Go to your local fabric store and buy a $3 pattern. It will tell you exactly what you need. (I would tell you but I don't know). 
Or ask the little old ladies behind the counter.


----------



## RickyJ702

depending on the size but usually less than 2 yards on the fold.


----------



## Qonix

RickyJ702 said:


> depending on the size but usually less than 2 yards on the fold.
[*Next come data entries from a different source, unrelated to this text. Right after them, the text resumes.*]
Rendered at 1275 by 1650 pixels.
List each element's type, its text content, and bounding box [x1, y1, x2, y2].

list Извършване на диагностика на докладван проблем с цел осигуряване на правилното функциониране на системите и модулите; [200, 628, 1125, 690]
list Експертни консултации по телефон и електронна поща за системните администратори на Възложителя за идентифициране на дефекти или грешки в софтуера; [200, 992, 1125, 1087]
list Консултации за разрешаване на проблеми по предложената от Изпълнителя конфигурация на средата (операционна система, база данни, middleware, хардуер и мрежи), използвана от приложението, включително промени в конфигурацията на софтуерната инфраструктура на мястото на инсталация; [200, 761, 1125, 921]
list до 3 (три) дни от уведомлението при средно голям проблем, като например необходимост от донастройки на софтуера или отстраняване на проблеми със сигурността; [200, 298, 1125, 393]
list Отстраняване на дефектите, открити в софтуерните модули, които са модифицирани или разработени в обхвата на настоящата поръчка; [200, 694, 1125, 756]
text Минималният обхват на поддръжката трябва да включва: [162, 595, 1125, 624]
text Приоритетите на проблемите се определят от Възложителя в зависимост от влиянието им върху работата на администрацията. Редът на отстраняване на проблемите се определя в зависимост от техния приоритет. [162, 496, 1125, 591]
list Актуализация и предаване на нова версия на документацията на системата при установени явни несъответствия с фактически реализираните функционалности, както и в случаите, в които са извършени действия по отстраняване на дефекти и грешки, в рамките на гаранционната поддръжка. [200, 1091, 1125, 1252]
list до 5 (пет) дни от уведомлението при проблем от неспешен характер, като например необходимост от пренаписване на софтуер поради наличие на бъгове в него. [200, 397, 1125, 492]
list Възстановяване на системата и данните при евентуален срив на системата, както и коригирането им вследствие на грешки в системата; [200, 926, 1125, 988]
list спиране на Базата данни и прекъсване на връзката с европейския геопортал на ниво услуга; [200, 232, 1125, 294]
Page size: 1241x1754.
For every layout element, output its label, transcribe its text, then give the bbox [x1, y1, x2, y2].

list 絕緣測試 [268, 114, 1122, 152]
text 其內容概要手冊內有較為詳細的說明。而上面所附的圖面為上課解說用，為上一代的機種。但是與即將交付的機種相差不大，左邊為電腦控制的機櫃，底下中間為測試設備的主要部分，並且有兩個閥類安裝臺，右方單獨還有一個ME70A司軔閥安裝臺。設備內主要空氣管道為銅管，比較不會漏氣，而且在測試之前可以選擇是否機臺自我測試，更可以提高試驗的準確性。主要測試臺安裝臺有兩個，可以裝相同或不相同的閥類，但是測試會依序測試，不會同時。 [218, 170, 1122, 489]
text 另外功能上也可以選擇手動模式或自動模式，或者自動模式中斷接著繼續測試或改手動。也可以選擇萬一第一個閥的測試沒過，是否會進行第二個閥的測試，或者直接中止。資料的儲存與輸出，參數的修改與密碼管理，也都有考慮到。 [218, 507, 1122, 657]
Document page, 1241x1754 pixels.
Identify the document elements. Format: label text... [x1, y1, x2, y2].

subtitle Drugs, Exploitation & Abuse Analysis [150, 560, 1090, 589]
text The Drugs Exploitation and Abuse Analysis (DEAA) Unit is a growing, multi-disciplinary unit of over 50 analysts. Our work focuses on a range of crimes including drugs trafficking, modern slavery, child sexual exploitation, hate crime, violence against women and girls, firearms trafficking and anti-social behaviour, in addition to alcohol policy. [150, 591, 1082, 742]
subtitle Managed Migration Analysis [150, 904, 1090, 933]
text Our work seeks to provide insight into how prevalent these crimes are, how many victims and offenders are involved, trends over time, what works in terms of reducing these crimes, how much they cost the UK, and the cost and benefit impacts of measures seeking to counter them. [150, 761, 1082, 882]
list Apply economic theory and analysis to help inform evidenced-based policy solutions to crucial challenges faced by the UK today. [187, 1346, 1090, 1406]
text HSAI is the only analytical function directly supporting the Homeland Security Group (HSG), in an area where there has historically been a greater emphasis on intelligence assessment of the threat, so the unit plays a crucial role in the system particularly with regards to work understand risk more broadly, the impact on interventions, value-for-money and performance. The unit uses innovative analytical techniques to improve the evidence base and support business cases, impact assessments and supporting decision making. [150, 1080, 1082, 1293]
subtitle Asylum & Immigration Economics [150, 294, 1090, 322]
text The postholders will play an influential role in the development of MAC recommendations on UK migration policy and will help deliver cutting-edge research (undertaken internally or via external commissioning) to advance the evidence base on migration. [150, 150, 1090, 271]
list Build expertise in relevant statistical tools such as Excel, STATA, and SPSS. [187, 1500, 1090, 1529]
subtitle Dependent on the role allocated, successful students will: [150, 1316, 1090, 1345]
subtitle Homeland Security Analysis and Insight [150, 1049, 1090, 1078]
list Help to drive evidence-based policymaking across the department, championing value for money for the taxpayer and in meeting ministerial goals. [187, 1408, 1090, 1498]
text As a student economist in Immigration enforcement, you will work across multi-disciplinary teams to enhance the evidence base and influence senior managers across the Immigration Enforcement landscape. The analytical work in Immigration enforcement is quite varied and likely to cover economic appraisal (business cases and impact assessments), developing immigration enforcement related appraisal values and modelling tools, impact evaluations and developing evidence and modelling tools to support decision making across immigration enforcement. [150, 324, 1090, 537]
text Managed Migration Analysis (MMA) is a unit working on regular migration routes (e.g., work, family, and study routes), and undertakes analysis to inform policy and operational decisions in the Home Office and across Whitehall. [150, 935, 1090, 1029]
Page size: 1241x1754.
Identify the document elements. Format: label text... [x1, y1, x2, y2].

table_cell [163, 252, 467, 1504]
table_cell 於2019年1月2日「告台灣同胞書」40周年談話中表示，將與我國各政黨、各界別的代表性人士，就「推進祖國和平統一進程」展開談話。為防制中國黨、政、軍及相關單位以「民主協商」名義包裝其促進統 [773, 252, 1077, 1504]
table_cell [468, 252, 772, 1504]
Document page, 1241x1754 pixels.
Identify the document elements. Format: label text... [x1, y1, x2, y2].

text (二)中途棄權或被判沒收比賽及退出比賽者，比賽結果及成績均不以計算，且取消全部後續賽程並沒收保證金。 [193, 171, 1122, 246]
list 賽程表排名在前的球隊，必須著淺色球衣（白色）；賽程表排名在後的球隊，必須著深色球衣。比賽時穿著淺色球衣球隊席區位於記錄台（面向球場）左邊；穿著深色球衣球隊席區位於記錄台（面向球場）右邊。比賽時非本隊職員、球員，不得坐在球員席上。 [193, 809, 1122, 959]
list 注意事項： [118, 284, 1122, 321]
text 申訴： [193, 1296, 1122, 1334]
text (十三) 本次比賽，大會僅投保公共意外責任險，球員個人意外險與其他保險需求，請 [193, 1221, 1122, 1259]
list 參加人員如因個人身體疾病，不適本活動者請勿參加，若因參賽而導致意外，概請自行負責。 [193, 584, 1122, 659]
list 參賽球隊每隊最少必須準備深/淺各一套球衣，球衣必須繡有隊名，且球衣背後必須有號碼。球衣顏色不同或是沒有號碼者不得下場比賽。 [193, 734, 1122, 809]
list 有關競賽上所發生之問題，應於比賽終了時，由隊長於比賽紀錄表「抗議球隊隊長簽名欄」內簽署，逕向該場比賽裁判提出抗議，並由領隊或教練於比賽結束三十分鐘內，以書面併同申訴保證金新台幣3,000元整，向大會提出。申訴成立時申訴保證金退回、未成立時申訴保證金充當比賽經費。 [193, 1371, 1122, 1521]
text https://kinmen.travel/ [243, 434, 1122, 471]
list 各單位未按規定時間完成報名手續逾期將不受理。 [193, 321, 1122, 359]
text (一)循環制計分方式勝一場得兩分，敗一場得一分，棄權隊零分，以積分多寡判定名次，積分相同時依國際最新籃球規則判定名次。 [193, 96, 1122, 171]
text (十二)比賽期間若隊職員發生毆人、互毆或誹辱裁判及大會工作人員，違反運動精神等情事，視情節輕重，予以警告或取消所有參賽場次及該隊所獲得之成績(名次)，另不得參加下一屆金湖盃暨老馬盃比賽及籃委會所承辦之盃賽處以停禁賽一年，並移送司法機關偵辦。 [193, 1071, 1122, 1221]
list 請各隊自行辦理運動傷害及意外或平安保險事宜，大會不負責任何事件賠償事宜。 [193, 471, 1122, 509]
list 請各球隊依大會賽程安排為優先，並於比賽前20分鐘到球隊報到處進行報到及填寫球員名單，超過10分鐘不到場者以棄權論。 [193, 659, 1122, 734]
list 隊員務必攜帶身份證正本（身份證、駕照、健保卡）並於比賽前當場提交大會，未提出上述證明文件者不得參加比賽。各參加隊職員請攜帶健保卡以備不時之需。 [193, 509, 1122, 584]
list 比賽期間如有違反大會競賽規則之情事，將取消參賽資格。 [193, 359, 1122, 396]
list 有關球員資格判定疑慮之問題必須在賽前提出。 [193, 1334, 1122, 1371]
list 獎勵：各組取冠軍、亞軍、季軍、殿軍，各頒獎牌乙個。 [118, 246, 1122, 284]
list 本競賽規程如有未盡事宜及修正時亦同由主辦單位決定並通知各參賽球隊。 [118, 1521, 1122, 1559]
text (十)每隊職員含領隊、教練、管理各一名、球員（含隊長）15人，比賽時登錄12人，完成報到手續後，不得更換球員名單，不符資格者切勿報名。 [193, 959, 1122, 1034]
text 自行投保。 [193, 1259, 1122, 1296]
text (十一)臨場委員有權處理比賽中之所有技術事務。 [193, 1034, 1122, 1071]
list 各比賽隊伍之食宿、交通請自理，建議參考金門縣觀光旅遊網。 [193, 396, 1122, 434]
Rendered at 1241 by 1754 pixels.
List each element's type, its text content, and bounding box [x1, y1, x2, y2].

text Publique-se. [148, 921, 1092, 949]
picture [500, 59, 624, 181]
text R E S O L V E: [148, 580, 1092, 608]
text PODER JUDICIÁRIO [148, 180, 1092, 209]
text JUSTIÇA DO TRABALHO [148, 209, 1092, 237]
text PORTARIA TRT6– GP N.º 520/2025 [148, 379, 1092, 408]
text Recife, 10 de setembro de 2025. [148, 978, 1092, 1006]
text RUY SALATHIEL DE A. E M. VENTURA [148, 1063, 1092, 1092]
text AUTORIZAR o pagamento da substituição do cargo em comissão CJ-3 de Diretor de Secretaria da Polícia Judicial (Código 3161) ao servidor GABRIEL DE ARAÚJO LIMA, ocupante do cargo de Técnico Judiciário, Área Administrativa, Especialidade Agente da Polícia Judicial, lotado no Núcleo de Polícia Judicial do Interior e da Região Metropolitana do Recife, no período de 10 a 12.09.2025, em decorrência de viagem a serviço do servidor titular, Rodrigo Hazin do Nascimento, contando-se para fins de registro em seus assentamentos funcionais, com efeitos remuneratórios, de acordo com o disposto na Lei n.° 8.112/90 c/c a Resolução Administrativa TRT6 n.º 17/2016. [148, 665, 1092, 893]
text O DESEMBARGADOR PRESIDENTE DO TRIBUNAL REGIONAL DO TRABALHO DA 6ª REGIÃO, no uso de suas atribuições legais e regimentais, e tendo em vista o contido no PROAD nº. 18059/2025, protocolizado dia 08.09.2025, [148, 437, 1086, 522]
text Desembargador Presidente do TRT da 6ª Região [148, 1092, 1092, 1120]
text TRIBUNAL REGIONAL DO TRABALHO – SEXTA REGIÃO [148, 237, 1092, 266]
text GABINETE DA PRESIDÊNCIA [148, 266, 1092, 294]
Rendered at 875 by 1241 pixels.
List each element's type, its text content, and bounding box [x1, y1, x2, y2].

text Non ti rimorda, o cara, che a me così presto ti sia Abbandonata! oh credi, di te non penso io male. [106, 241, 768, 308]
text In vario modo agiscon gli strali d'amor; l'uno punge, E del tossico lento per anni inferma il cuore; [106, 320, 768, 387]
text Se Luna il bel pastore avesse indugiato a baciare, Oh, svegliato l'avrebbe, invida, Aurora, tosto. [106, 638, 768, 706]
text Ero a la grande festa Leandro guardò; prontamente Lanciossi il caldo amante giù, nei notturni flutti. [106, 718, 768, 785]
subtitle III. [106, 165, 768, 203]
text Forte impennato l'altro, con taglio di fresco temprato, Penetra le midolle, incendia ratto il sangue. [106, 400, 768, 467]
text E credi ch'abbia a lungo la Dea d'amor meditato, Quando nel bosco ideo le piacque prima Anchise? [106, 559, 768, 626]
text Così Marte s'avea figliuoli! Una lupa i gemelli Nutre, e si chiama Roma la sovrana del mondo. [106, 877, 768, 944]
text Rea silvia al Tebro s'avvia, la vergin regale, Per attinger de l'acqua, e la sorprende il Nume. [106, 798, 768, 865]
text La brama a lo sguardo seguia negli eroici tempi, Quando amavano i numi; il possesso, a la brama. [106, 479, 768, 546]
i would know about from the "less" i need for maybe an S to the maximum for xl


----------



## drdoct

That's an expensive t-shirt. Fabric by the yard is expensive even for the cheapest.


----------



## lizziemaxine

There are too many variables to give you a precise answer. Style, sleeve length, body length. body width. There is a lot of waste in cutting fabric, so you can't just figure how much it takes to cut the pattern. You have to figure how much for the pattern and the waste.


----------



## selanac

Have you see Videos from T-shirt manufactures? They have like a Roll of t-shirt material. I.E. it's in a circle or tube. Guess the weave it that way.


----------



## Wiberg2006

Qonix said:


> Hi, I'm new to this and I would konw how much fabric is required to make a T-shirt?
> 
> Thank you


There are variables, of course, depending on size, petites or talls, long or short sleeve, etc. Generally I would say 1 yd for the smaller sizes with short sleeves. Maybe 1.5 yds for the med to large sizes. A long sleeve can eat up an extra bit of fabric. This is all if you are cutting one at a time.

If you plan on cutting more than one at a time you can save yardage. Are you planning on manufacturing your own line in-house?


----------